On se doute bien que, malgré une amélioration sensible des relations entre les Mormons et Sanitos avec les Autorités françaises en Polynésie après les deux guerres mondiales, une certaine réserve et incompréhension subsiste. Les relations avec les États-Unis, bien que très rapidement développées depuis 1961, ne sont pas sans souffrir d'un tel climat. Est-ce pour cela que le Consulat des États-Unis à Papeete a été fermé le 30 avril 1965, juste avant les premiers essais atomiques ? Bien qu'il en soit toujours question, sa réouverture n'était pas réalisée en 1982. On ne peut que constater l'importance de « l'inavoué », du « non-dit » dans ce jeu relationnel, historiquement très complexe en Polynésie, entre les États-Unis et la France ; l'interférence des confessions religieuses d'origine américaine ne joue pas, sur ce plan psychosocial, un rôle négligeable.

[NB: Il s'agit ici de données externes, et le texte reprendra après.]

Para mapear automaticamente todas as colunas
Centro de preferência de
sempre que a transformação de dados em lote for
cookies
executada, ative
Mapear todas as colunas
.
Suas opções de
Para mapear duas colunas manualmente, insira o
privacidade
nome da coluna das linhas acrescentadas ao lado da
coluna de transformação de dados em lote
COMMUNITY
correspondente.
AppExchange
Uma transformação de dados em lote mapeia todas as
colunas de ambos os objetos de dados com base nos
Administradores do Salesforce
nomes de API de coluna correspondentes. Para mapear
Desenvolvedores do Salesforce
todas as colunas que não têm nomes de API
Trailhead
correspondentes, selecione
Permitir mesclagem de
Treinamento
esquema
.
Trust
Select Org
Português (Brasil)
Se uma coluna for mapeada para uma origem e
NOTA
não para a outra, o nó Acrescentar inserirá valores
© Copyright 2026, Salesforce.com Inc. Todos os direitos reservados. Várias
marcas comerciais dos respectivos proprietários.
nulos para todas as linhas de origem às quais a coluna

Les relations sont tout à la fois d'admiration et de crainte, d'attrait et de susceptibilité, de besoin des dollars et de méfiance des Américains. Français et Américains ont le même enracinement collectif et historique dans la « Liberté » ; mais ils ne l'expriment pas socialement et politiquement de la même manière. Il n'y a pire querelle que les disputes de famille, surtout lorsque la religion et la politique y sont mêlées.

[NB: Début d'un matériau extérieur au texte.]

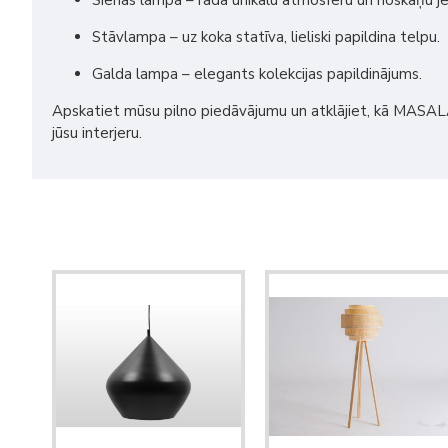
Sienas lampa – rada unikālu atmosfēru un noskaņu j
Stāvlampa – uz koka statīva, lieliski papildina telpu.
Galda lampa – elegants kolekcijas papildinājums.
Apskatiet mūsu pilno piedāvājumu un atklājiet, kā MASAL
jūsu interjeru.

Ce bref chapitre ne pouvait que suggérer l'importance historique et la complexité évolutive de la présence des groupes religieux et des sectes en Polynésie française dès 1844, seulement dix ans après l'arrivée des premiers missionnaires catholiques à Mangareva. Ces chapitres VI et VII ne sont qu'un aperçu sommaire de l'environnement religieux non catholique où la Mission des Pères des Sacrés-Cœurs va désormais évoluer. Comme tout ce qui regarde la Polynésie, la littérature sur les diverses missions religieuses, leurs relations réciproques et les interventions de l'État comme des diverses autorités est absolument inépuisable. Aussi exactement que faire se pouvait, une chronologie détaillée a été établie ; elle est reproduite en annexe. Les principaux événements ont été situés dans leur contexte et les références essentielles citées pour que chacun puisse s'y reporter en toute clarté et honnêteté.

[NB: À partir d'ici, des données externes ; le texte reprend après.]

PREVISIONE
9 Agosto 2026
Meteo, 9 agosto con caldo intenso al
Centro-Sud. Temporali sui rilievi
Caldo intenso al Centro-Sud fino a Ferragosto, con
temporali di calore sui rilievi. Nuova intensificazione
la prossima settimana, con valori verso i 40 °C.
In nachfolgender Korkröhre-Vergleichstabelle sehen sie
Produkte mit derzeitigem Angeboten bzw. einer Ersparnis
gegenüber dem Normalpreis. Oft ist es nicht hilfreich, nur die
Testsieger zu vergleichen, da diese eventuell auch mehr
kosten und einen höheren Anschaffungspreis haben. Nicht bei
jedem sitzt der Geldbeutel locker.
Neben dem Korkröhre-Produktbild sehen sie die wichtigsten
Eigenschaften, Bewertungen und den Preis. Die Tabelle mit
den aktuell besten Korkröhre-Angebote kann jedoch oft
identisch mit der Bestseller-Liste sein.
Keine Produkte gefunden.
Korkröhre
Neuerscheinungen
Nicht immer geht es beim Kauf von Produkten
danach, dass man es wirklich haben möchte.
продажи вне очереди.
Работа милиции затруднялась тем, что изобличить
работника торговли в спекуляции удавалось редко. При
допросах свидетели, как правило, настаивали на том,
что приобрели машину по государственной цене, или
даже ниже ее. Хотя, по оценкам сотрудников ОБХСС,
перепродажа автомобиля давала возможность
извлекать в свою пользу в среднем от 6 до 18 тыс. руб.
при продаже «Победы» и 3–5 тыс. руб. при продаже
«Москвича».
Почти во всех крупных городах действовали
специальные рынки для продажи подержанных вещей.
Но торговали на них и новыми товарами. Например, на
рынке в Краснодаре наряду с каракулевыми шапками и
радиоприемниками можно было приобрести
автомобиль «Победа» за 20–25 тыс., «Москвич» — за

Désormais, le cadre étant fixé et l'environnement dessiné, essayons de revivre « les joies et les espoirs, les tristesses et les angoisses » de la Mission catholique en Océanie Orientale, née à l'automne 1792 dans le cœur de Pierre Coudrin.
[14] Voir ci-dessous les chapitres XVI et XVII.
[15] Gouverneur PAGE au Ministre de la Marine, F.O.M. Océanie C 13, H 69 : rapports du 16-3-1853, 22-6-1853, 5-12-1853.
[16] Gouverneur au Ministre ; rapport du 13-4-1884, F.O.M., Océanie C 106, H 2.
[17] Voir chapitre III, « Protectorat incertain », note 10 de P. Y. TOULLELAN.
[18] Gouverneur LAVAUD au Ministre; rapport du 4-9-1849, F.O.M., Océanie, C 107, H 8.
[19] Gouverneur BONARD au Ministre, en 1850 ; F.O.M., Océanie C 106, H 2. - Mémorial polynésien. T. Il, p.389.
[20] Gouverneur PAGE au Ministre ; rapport du 17-11-1852, F.O.M. Océanie C 13, H 69.
[21] Toute cette affaire se trouve dans de gros dossiers : Ar.SS.CC. 73,1 ; 73,2. Spécialement : A. MONTITON à Mgr DOUMER (16-12-1852), annoté par Mgr T. JAUSSEN. Gendarmes et colons au Gouverneur et à Mgr T. JAUSSEN (déc. 1852, 18-10-1853). Lettres C. FOUQUE de 1852 à 1853. Lettres F. LOUBAT de 1852 : Ar.SS.CC. 62,3.
[22] Ministre à PAGE (1-12-1853), F.O.M., Océanie C 13, H 69.
[23] Gouverneur JULLIEN au Ministre, rapport du 10-1-1906, F.O.M. Océanie C 98, H 40.
[24] Ministre des Affaires Étrangères à Ministre des Colonies : 2-4-1905, transmettant le rapport Adigard du 18-1-1905 à l'Ambassade de France à Washington. F.O.M. Océanie C 98, H 40.